Gaetano CIARCIA, sur les sentiers de la mémoire guadeloupéenne…

De l’histoire à la mémoire, la Guadeloupe est pour l’anthropologue Gaetano Ciarcia, « une île d’histoire, traversée par des mouvements du passé et des flux qui se passent dans le présent ». Il est venu rencontrer les étudiants de la Classe préparatoire aux grandes écoles littéraires (CPGE A/L 1) du lycée Gerville Réache.

Gaetano Ciarcia devant les étudiants de la classe d’hypokhâgne du Lycée Gerville Réache. Crédits photo : Gilles Delâtre

Jeudi 4 février, les étudiants de la classe préparatoire littéraire du lycée Gerville-Réache, et leur professeur d’histoire, M. Gilles Delâtre, ont eu le plaisir de recevoir l’anthropologue Gaetano Ciarcia, directeur de recherche au CNRS à l’Institut des mondes africains, qui effectue chaque année, depuis quatre ans, une mission d’étude en Guadeloupe dans le cadre de ses recherches sur la mémoire de l’esclavage.

A la découverte de l’anthropologie …

L’anthropologie sociale et culturelle est une science qui étudie les hommes en société et les échanges entre les individus, explique le chercheur.

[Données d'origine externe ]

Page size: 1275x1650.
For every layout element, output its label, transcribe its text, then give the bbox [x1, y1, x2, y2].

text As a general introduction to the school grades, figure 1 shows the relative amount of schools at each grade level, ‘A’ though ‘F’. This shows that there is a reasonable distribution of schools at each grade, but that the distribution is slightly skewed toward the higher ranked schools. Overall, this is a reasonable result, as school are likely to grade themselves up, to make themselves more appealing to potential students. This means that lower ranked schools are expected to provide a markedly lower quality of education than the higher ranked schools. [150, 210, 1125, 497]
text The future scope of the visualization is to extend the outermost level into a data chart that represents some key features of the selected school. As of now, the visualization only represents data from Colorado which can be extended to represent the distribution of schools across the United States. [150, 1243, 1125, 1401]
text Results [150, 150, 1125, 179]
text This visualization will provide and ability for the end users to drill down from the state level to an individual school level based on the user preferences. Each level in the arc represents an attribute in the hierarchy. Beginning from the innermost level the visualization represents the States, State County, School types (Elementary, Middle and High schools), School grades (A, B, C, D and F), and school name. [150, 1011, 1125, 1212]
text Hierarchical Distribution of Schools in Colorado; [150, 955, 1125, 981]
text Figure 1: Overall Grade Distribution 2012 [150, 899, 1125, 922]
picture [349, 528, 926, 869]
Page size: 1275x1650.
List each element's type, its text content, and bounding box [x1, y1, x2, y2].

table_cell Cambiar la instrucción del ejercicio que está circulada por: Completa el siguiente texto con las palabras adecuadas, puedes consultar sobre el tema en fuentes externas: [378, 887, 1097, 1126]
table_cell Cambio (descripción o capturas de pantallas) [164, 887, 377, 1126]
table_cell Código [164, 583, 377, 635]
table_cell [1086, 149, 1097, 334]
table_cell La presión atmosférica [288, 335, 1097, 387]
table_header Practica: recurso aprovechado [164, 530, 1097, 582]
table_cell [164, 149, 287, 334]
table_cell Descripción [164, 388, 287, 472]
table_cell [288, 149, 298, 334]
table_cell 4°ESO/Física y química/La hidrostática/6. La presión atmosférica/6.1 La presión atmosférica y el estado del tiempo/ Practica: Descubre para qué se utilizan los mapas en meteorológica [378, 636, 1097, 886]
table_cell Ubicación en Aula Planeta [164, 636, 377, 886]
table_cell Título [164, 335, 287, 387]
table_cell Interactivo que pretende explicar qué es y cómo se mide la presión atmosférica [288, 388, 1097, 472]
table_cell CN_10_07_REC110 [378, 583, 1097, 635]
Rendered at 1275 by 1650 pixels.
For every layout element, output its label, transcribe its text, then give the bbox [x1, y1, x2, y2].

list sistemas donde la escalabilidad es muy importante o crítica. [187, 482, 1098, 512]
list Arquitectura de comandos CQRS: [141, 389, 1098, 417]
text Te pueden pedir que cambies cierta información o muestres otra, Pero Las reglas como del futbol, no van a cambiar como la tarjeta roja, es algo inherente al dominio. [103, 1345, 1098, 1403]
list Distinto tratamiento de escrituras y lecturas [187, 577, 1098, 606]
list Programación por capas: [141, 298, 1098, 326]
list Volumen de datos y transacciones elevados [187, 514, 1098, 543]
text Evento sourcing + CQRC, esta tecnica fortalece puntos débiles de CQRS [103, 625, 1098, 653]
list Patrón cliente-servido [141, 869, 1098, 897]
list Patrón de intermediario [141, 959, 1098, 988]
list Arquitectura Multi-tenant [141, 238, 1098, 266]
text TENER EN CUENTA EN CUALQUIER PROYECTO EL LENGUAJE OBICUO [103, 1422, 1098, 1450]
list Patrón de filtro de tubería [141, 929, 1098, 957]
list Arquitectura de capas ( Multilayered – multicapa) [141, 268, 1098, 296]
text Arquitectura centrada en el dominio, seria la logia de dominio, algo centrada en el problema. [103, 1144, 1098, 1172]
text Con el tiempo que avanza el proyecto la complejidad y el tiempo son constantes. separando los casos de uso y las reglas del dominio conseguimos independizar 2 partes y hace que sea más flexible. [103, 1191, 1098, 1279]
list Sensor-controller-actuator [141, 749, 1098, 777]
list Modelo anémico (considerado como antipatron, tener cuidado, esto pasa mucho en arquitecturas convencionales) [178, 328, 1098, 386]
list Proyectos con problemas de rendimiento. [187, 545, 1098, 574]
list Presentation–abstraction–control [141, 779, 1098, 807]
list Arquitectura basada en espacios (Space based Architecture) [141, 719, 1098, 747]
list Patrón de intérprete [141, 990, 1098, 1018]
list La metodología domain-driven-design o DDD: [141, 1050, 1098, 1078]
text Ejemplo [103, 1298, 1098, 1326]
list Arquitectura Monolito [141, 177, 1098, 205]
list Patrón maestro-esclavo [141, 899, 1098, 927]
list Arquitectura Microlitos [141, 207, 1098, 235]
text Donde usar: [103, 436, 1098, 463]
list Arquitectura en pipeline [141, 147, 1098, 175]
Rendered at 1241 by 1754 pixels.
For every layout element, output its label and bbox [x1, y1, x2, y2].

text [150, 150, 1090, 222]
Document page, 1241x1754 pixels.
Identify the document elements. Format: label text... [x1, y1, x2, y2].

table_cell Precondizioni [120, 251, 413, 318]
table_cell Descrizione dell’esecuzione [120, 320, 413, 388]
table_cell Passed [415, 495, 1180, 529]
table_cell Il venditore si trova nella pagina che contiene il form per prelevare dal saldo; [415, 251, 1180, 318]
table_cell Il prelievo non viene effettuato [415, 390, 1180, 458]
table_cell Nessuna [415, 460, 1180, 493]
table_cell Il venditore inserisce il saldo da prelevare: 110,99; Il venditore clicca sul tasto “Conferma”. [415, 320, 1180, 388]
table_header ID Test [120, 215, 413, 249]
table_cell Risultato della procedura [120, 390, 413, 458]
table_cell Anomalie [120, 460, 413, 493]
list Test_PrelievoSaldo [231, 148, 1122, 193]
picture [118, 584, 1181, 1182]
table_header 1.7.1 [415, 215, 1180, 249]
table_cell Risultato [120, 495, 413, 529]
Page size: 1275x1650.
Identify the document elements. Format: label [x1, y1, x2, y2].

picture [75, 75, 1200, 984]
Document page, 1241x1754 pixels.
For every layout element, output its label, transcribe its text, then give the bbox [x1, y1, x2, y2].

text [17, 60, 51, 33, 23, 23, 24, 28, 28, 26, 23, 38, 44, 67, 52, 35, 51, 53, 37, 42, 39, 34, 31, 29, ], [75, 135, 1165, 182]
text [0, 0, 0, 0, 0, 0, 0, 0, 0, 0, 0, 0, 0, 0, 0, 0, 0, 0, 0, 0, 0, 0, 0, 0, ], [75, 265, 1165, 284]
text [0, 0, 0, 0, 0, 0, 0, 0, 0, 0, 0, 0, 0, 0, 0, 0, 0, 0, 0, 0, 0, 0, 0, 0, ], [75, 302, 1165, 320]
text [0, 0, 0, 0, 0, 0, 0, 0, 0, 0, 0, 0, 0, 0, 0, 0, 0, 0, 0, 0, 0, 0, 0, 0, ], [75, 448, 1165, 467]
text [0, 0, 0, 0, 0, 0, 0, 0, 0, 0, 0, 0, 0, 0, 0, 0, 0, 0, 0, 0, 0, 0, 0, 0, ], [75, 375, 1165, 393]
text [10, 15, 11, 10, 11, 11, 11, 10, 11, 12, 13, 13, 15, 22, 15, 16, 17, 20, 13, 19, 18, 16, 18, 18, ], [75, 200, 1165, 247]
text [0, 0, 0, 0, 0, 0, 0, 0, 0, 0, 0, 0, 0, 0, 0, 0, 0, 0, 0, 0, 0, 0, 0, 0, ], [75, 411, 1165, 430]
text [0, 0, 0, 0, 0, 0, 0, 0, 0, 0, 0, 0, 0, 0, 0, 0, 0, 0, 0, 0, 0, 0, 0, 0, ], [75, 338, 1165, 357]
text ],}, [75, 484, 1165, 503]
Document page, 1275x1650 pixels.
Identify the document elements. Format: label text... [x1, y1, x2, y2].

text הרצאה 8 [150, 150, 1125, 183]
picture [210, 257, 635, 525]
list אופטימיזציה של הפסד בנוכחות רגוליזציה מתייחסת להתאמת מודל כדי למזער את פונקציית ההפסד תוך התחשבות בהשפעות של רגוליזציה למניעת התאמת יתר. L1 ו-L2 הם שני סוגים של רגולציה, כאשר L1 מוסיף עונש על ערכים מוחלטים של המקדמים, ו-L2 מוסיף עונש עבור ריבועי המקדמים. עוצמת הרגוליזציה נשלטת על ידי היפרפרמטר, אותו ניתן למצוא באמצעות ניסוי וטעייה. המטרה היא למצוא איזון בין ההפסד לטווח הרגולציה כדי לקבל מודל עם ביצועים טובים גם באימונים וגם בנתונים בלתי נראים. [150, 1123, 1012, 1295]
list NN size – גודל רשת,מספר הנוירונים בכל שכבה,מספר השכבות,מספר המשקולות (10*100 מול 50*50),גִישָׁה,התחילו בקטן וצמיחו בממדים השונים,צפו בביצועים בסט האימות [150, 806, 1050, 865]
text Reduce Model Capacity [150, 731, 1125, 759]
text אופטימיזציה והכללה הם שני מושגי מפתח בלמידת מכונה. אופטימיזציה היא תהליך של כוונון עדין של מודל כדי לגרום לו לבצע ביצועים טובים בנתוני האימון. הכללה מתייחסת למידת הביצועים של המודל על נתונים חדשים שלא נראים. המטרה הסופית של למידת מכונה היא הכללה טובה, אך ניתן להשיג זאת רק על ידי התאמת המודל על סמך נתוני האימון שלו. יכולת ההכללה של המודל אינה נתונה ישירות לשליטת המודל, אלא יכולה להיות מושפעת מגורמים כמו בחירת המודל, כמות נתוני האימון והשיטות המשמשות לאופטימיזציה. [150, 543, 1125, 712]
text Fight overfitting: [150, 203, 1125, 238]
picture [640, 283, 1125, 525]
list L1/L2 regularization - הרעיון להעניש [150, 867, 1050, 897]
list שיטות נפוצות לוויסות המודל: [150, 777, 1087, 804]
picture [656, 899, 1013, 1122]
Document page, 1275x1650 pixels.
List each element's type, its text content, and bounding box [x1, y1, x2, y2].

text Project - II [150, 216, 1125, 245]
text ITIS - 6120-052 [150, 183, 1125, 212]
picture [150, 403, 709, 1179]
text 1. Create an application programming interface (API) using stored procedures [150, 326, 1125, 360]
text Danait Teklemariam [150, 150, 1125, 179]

Le métier d’anthropologue est synonyme d’échanges plus que de voyages. Cette science, à la fois sociale et humaine, est une occasion pour ses adeptes de « se déplacer et se rendre dans d’autres espaces, de vivre et de fréquenter de manière assidue les populations sur place ».

La démarche anthropologique s’appuie sur la rencontre avec la population, la participation à leurs activités quotidiennes. Nous retiendrons, au regard de l’expression de Nicolas Bouvier que le voyage « fait et défait ». La rencontre avec l’Autre, est une occasion de faire l’expérience de l’altérité et de se découvrir.

La rencontre de l’Autre ou « Comment peut-on être Persan ? »

La notion d’exotisme a été l’objet d’un des séminaires de Gaetano Ciarcia. L’exotisme est un objet de fabrication de l’altérité. C’est « l’énergie, la force, l’inclinaison de s’imaginer différent par rapport à l’autre … se fabriquer autre et fabriquer l’Autre ».

Le pays dogon au Mali avec sa fascinante cosmogonie et cette forteresse naturelle que constitue les falaises de Bandiagara aux habitats troglodytiques a été au cœur d’un processus de fabrication-invention d’un récit prétendument véridique et réaliste, par l’anthropologue Marcel Griaule, et l’ethnographe et cinéaste Jean Rouch.

Gaetano Ciarcia donne une conférence sur les Dogons aux étudiants de deuxième année (khâgne) dans le cadre de la question d’histoire au concours de l’Ecole Normale Supérieure. Crédits photo : Gilles Delâtre

Mémoire de l’esclavage en Guadeloupe

Gaetano Ciarcia rend compte ensuite de ses travaux en cours. Depuis des années il se consacre à la mémoire de l’esclavage. Après avoir enquêté au Bénin et en Martinique puis dans les villes de Bordeaux et de Nantes qui furent des « ports négriers », il porte depuis quatre ans son intérêt sur la Guadeloupe.

Consultant archives, organes de presse, musées, allant à la rencontre d’associations mémorielles mais aussi des jeunes générations, il essaie d’évaluer ce qu’est ici la mémoire de l’esclavage, le ressenti et les représentations, le patrimoine et les commémorations.

Comme, à son plus grand bonheur, la recherche est toujours infinie, Gaetano Ciarcia sera de retour dans notre archipel dès le mois de mai…

Article d’Enide FANCHONE, CPGE AL 1


Gaetano Ciarcia est l’auteur des livres De la mémoire ethnographique. L’exotisme du pays dogon (Éditions de l’EHESS, « Les Cahiers de l’Homme », 2003) et Le revers de l’oubli. Mémoires et commémorations de l’esclavage au Bénin (Karthala/Ciresc, « Esclavages », 2016). Il a également réalisé, avec Jean-Christophe Monferran, le film documentaire Mémoire promise (CNRS Images, 2014).